Al respecto, el Auto dice: “La situación de La Escombrera, donde se ocultaron y enterraron los cuerpos de centenares de desaparecidos de Medellín, como lo tiene establecido la Sala, constituye una afrenta a las víctimas y una grave violación de los compromisos y los deberes del Estado, cuya aplicación e interpretación debe guiar a esta Sala. Continuar arrojando escombros sobre los desaparecidos viola el más elemental sentido de humanidad y la Alcaldía tiene la responsabilidad y los instrumentos para superar esta situación. La Sala no puede ser indiferente ante el sufrimiento de las víctimas que reclaman unas mínimas medidas de reparación. Por tanto, se exhortará al Alcalde de Medellín para adoptar y tomar las medidas y acciones que pongan fin a esta flagrante violación”.

Adicional a ello, el Auto exige que “el Alcalde de Medellín, en asocio de las autoridades competentes, y en cumplimiento de los compromisos y deberes internacionales del Estado, tiene el deber de adelantar y tomar las acciones y medidas necesarias para suspender el arrojo de escombros en los sitios conocidos como La Escombrera y La Arenera de Medellín y rehabilitar esas zonas de tal manera que constituyan un acto de memoria y dignificación de las víctimas y de los desaparecidos que fueron sepultados en esa zona, con audiencia y opinión de las víctimas. La Sala exhorta a cumplir ese deber y le hará seguimiento a esas medidas y al cumplimiento de ese deber”.

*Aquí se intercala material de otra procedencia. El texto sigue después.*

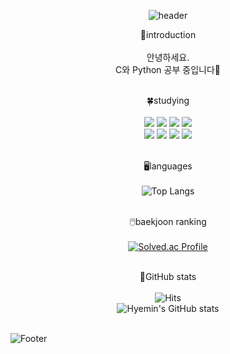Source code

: <div align=center>
  
  ![header](https://capsule-render.vercel.app/api?type=waving&color=CCCCFF&height=200&section=header&text=Hello!%20I'm%20Hyemin%20:\)\&fontSize=56&fontColor=99CCFF&animation=fadeIn)
  
  🌸introduction<br>
  <br>
  안녕하세요.<br>
  C와 Python 공부 중입니다🥰
  <br>
  <br>

  🍀studying<br>
  <br>
  <img src="https://img.shields.io/badge/Python-3776AB?style=flat&logo=Python&logoColor=white"/>
  <img src="https://img.shields.io/badge/pandas-150458?style=flat&logo=pandas&logoColor=white"/>
  <img src="https://img.shields.io/badge/NumPy-013243?style=flat&logo=NumPy&logoColor=white"/>
  <img src="https://img.shields.io/badge/scikitlearn-F7931E?style=flat&logo=scikitlearn&logoColor=white"/><br>
  <img src="https://img.shields.io/badge/TensorFlow-FF6F00?style=flat&logo=TensorFlow&logoColor=white"/>
  <img src="https://img.shields.io/badge/Keras-D00000?style=flat&logo=Keras&logoColor=white"/>
  <img src="https://img.shields.io/badge/OpenCV-5C3EE8?style=flat&logo=OpenCV&logoColor=white"/>
  <img src="https://img.shields.io/badge/GitHub-181717?style=flat&logo=GitHub&logoColor=white"/>
  <br>
  <br>
  
  🖥️languages<br>
  <br>
  ![Top Langs](https://github-readme-stats.vercel.app/api/top-langs/?username=hmp96&layout=compact&theme=vue)
  <br>
  <br>
  
  🖱️baekjoon ranking<br>
  <br>
  [![Solved.ac Profile](http://mazassumnida.wtf/api/generate_badge?boj=hyeminp0429)](https://solved.ac/hyeminp0429)
  <br>
  <br>
  
  🌠GitHub stats<br>
  <br>
  ![Hits](https://hits.seeyoufarm.com/api/count/incr/badge.svg?url=https%3A%2F%2Fgithub.com%2Fhmp96&count_bg=%23FFDAC7&title_bg=%23FFADAD&icon=&icon_color=%23E7E7E7&title=hits&edge_flat=false)
  <br>
  ![Hyemin's GitHub stats](https://github-readme-stats.vercel.app/api?username=hmp96&show_icons=true&theme=buefy)
  <br>
  <br>
  
</div>

![Footer](https://capsule-render.vercel.app/api?type=waving&color=CCCCFF&height=160&animation=fadeIn&section=footer)
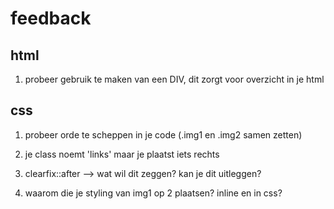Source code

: # feedback

## html

1. probeer gebruik te maken van een DIV, dit zorgt voor overzicht in je html


## css

1. probeer orde te scheppen in je code (.img1 en .img2 samen zetten)
2. je class noemt 'links' maar je plaatst iets rechts 

3. clearfix::after --> wat wil dit zeggen? kan je dit uitleggen? 
4. waarom die je styling van img1 op 2 plaatsen? inline en in css? 
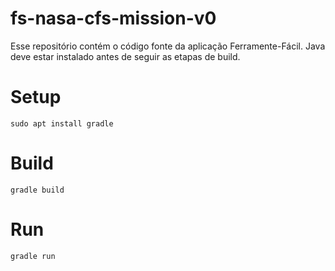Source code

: # fs-nasa-cfs-mission-v0
Esse repositório contém o código fonte da aplicação Ferramente-Fácil.
Java deve estar instalado antes de seguir as etapas de build.


# Setup

    sudo apt install gradle

# Build

    gradle build

# Run

    gradle run
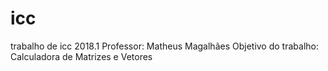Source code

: # icc
trabalho de icc 2018.1
Professor: Matheus Magalhães
Objetivo do trabalho: Calculadora de Matrizes e Vetores
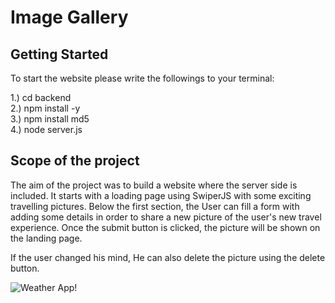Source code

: # Image Gallery

## Getting Started 

To start the website please write the followings to your terminal: 

1.) cd backend   
2.) npm install -y   
3.) npm install md5   
4.) node server.js    

## Scope of the project

The aim of the project was to build a website where the server side is included. It starts with a loading page using SwiperJS with some exciting travelling pictures. Below the first section, the User can fill a form with adding some details in order to share a new picture of the user's new travel experience. Once the submit button is clicked, the picture will be shown on the landing page. 

If the user changed his mind, He can also delete the picture using the delete button.


![Weather App!](/frontend/weather_app.jpg "Weather App")

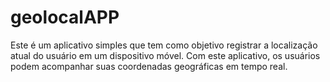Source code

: # geolocalAPP
Este é um aplicativo simples que tem como objetivo registrar a localização atual do usuário em um dispositivo móvel. Com este aplicativo, os usuários podem acompanhar suas coordenadas geográficas em tempo real.
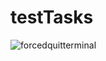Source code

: # testTasks
![forcedquitterminal](https://github.com/WaldemarKarasev/testTasks/assets/95939606/0211ffab-189e-4e18-99a0-e304c1f16c98)
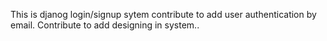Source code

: This is djanog login/signup sytem
contribute to add user authentication by email.
Contribute to add designing in system..

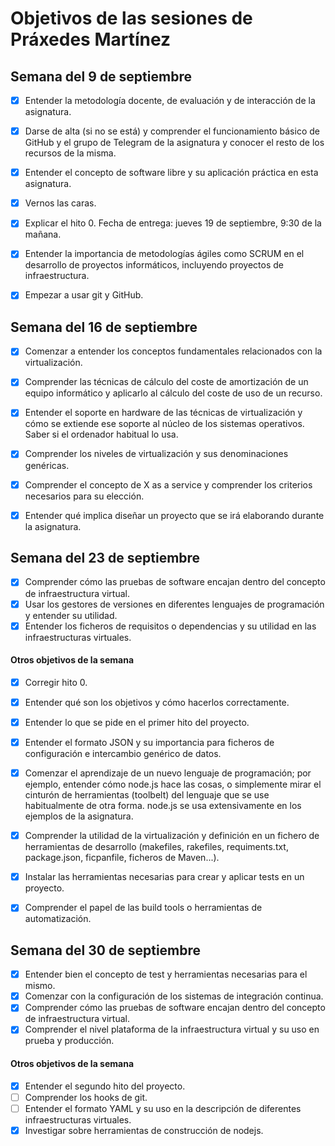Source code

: # Objetivos de las sesiones de Práxedes Martínez

## Semana del 9 de septiembre

- [X] Entender la metodología docente, de evaluación y de interacción de la asignatura.  
- [X] Darse de alta (si no se está) y comprender el funcionamiento básico de GitHub y el grupo de Telegram de la asignatura y conocer el resto de los recursos de la misma.
- [X] Entender el concepto de software libre y su aplicación práctica en esta asignatura.
- [X] Vernos las caras.
- [X] Explicar el hito 0. Fecha de entrega: jueves 19 de septiembre, 9:30 de la mañana.
- [X] Entender la importancia de metodologías ágiles como SCRUM en el desarrollo de proyectos informáticos, incluyendo proyectos de infraestructura.
- [X] Empezar a usar git y GitHub.


## Semana del 16 de septiembre

- [X] Comenzar a entender los conceptos fundamentales relacionados con la virtualización.
- [X] Comprender las técnicas de cálculo del coste de amortización de un equipo informático y aplicarlo al cálculo del coste de uso de un recurso.
- [X] Entender el soporte en hardware de las técnicas de virtualización y cómo se extiende ese soporte al núcleo de los sistemas operativos. Saber si el ordenador habitual lo usa.
- [X] Comprender los niveles de virtualización y sus denominaciones genéricas.
- [X] Comprender el concepto de X as a service y comprender los criterios necesarios para su elección.
- [X] Entender qué implica diseñar un proyecto que se irá elaborando durante la asignatura.


## Semana del 23 de septiembre

- [X] Comprender cómo las pruebas de software encajan dentro del concepto de infraestructura virtual.  
- [X] Usar los gestores de versiones en diferentes lenguajes de programación y entender su utilidad.  
- [X] Entender los ficheros de requisitos o dependencias y su utilidad en las infraestructuras virtuales.  
  
#### Otros objetivos de la semana

- [X] Corregir hito 0.
- [X] Entender qué son los objetivos y cómo hacerlos correctamente. 
- [X] Entender lo que se pide en el primer hito del proyecto.
- [X] Entender el formato JSON y su importancia para ficheros de configuración e intercambio genérico de datos.  
- [X] Comenzar el aprendizaje de un nuevo lenguaje de programación; por ejemplo, entender cómo node.js hace las cosas, o simplemente mirar el cinturón de herramientas (toolbelt) del lenguaje que se use habitualmente de otra forma. node.js se usa extensivamente en los ejemplos de la asignatura.  
- [X] Comprender la utilidad de la virtualización y definición en un fichero de herramientas de desarrollo (makefiles, rakefiles, requiments.txt, package.json, ficpanfile, ficheros de Maven...).  
- [X] Instalar las herramientas necesarias para crear y aplicar tests en un proyecto.  
- [X] Comprender el papel de las build tools o herramientas de automatización.  


## Semana del 30 de septiembre

- [X] Entender bien el concepto de test y herramientas necesarias para el mismo.
- [X] Comenzar con la configuración de los sistemas de integración continua.
- [X] Comprender cómo las pruebas de software encajan dentro del concepto de infraestructura virtual.
- [X] Comprender el nivel plataforma de la infraestructura virtual y su uso en prueba y producción.

#### Otros objetivos de la semana

- [X] Entender el segundo hito del proyecto.
- [ ] Comprender los hooks de git.
- [ ] Entender el formato YAML y su uso en la descripción de diferentes infraestructuras virtuales.
- [X] Investigar sobre herramientas de construcción de nodejs.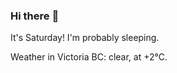 ### Hi there :wave:

It's Saturday! I'm probably sleeping.

Weather in Victoria BC: clear, at +2°C.
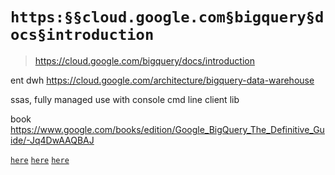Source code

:# `https:§§cloud.google.com§bigquery§docs§introduction`

> <https://cloud.google.com/bigquery/docs/introduction>

ent dwh
https://cloud.google.com/architecture/bigquery-data-warehouse

ssas, fully managed
use with console cmd line client lib

book
https://www.google.com/books/edition/Google_BigQuery_The_Definitive_Guide/-Jq4DwAAQBAJ

[`here`](../https:§§cloud.google.com§bigquery§docs§quickstarts§quickstart-web-ui/readme.md)
[`here`](../https:§§cloud.google.com§bigquery§docs§quickstarts§quickstart-command-line/readme.md)
[`here`](../https:§§cloud.google.com§bigquery§docs§quickstarts§quickstart-client-libraries/readme.md)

¿Se conoce de alguna rueda de prensa convocada por las autoridades civiles de Medellín para hablar sobre el tema? ¿Ha intervenido la Unidad Nacional de Fiscalías para la Justicia y la Paz en este asunto para contribuir al cumplimiento de lo exhortado por el alto tribunal? ¿Se han creado los mecanismos desde la Alcaldía de Medellín para frenar el depósito de escombros en esas laderas de la zona occidental de la ciudad?

En un país donde al parecer se han trocado las lógicas de pensamiento y alteradas sus sensibilidades, es casi natural observar que el cuerpo de un victimario tenga más valor protagónico y mediático que el de por lo menos 300 personas, entre hombres y mujeres, todos ellos de humilde condición, enterradas en fosas comunes, sin que nadie escuche el clamor de sus parientes para ser halladas. Eso sin contar las miles de víctimas que yacen en todo el territorio nacional. En algún momento, esas tendencias perversas tendrán que cambiar para darle a las víctimas su verdadero lugar en la historia.

*Periodista y docente universitario.